A stretch of the entries below is to be set down exactly, running from the line with "cell carcinoma was" through the line with "(3,3'-diaminobenzidine) immunohistochemical staining", both included, and no other line.

┌──

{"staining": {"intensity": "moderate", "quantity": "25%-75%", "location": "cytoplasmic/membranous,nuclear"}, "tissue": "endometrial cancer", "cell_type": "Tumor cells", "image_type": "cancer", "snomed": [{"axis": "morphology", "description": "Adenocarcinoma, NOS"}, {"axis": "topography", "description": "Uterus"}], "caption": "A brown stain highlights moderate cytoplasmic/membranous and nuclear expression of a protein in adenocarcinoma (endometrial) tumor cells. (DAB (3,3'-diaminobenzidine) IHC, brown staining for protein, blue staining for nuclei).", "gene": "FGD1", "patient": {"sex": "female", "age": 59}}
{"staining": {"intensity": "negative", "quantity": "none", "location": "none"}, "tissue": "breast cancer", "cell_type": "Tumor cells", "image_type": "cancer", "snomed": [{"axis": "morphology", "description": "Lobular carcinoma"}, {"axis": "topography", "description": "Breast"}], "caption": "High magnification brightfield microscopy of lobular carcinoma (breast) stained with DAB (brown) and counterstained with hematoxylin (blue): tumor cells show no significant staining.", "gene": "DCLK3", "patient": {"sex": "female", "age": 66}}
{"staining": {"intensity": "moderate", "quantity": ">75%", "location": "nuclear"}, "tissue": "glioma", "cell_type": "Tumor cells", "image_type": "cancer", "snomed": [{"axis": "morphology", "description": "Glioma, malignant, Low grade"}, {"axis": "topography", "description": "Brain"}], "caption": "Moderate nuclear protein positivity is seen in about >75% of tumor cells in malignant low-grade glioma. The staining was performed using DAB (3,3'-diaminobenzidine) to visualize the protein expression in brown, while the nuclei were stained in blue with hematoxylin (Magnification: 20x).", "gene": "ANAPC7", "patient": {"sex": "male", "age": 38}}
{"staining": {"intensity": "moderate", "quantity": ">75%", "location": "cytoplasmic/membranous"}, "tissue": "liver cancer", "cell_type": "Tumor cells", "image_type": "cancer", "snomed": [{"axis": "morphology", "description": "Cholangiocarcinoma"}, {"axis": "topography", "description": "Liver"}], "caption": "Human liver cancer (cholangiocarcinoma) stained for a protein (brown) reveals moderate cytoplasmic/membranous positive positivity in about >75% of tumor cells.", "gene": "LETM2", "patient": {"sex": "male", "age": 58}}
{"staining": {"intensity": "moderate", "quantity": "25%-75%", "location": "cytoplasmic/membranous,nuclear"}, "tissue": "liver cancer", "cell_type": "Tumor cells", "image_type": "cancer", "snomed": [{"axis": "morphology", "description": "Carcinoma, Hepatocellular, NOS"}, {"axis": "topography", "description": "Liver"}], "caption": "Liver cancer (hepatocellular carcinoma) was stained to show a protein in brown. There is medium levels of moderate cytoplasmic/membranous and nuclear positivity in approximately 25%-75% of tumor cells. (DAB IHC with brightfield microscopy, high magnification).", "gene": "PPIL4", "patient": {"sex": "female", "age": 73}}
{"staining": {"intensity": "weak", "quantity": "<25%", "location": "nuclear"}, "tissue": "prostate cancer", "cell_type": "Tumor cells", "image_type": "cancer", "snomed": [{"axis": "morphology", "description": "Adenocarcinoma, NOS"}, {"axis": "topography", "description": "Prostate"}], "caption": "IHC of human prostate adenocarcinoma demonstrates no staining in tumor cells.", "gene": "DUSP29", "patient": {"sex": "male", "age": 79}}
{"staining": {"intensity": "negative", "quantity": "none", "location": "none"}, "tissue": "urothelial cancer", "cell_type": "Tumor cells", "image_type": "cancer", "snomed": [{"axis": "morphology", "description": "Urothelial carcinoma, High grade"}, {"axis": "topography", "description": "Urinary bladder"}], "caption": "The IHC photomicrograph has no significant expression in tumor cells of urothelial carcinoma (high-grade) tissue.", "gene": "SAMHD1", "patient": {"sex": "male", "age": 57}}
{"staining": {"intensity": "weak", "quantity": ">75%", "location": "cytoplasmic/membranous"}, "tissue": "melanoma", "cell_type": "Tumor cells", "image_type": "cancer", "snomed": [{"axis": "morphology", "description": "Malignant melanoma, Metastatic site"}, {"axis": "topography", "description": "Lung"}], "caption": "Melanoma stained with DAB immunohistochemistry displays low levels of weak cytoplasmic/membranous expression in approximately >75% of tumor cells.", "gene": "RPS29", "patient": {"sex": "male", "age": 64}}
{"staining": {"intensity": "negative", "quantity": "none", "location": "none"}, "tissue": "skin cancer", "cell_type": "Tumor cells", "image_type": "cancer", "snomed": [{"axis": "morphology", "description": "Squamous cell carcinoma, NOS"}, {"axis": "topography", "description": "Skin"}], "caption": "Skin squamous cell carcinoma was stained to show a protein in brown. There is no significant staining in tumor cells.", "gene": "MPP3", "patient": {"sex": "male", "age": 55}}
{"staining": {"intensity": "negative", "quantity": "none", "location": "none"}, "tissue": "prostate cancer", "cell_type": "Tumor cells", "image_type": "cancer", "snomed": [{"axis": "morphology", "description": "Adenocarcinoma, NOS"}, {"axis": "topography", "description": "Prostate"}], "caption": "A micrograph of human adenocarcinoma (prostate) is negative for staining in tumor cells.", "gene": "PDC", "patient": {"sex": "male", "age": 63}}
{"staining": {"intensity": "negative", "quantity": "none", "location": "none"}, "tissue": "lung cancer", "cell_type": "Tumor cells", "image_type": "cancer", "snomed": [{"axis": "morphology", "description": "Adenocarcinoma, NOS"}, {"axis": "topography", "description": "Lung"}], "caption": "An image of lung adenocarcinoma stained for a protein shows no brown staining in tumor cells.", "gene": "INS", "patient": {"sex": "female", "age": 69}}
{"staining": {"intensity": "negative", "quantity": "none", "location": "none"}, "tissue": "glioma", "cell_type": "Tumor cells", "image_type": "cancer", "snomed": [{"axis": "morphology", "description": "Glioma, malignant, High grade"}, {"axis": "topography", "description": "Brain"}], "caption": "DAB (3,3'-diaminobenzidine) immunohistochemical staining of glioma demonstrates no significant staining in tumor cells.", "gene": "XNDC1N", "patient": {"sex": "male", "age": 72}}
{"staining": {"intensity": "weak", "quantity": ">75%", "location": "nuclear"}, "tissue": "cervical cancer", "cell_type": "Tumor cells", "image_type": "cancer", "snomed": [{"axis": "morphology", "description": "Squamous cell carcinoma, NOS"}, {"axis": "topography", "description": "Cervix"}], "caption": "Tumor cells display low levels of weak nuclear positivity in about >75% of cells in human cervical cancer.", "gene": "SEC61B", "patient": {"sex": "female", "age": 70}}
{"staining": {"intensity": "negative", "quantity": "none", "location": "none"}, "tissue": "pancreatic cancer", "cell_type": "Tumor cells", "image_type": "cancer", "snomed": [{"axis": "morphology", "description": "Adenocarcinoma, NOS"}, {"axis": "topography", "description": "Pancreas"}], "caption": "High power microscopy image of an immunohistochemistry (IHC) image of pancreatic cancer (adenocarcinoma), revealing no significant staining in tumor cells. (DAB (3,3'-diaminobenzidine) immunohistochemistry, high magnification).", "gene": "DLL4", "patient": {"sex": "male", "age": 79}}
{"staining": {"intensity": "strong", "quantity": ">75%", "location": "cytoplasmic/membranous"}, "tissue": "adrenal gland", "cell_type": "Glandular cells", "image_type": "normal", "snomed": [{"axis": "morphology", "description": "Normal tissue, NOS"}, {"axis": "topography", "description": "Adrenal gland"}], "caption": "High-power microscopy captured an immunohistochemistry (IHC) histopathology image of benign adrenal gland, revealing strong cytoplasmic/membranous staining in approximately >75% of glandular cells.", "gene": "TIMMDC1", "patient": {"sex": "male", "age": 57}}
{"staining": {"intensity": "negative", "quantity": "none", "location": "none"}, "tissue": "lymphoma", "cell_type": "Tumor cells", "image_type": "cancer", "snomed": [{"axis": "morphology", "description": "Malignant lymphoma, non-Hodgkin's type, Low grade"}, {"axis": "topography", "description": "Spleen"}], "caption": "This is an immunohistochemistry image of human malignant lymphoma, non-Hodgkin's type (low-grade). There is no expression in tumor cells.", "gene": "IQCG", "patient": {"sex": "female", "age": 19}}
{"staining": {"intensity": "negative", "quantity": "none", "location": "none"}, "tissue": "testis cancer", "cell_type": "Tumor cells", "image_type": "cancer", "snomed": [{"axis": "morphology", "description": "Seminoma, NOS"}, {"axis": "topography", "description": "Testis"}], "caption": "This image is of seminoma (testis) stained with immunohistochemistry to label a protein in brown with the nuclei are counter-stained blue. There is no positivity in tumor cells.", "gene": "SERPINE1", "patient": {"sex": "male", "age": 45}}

└──

- [SOLUTION TO THIS PROBLEM]:
{"staining": {"intensity": "negative", "quantity": "none", "location": "none"}, "tissue": "skin cancer", "cell_type": "Tumor cells", "image_type": "cancer", "snomed": [{"axis": "morphology", "description": "Squamous cell carcinoma, NOS"}, {"axis": "topography", "description": "Skin"}], "caption": "Skin squamous cell carcinoma was stained to show a protein in brown. There is no significant staining in tumor cells.", "gene": "MPP3", "patient": {"sex": "male", "age": 55}}
{"staining": {"intensity": "negative", "quantity": "none", "location": "none"}, "tissue": "prostate cancer", "cell_type": "Tumor cells", "image_type": "cancer", "snomed": [{"axis": "morphology", "description": "Adenocarcinoma, NOS"}, {"axis": "topography", "description": "Prostate"}], "caption": "A micrograph of human adenocarcinoma (prostate) is negative for staining in tumor cells.", "gene": "PDC", "patient": {"sex": "male", "age": 63}}
{"staining": {"intensity": "negative", "quantity": "none", "location": "none"}, "tissue": "lung cancer", "cell_type": "Tumor cells", "image_type": "cancer", "snomed": [{"axis": "morphology", "description": "Adenocarcinoma, NOS"}, {"axis": "topography", "description": "Lung"}], "caption": "An image of lung adenocarcinoma stained for a protein shows no brown staining in tumor cells.", "gene": "INS", "patient": {"sex": "female", "age": 69}}
{"staining": {"intensity": "negative", "quantity": "none", "location": "none"}, "tissue": "glioma", "cell_type": "Tumor cells", "image_type": "cancer", "snomed": [{"axis": "morphology", "description": "Glioma, malignant, High grade"}, {"axis": "topography", "description": "Brain"}], "caption": "DAB (3,3'-diaminobenzidine) immunohistochemical staining of glioma demonstrates no significant staining in tumor cells.", "gene": "XNDC1N", "patient": {"sex": "male", "age": 72}}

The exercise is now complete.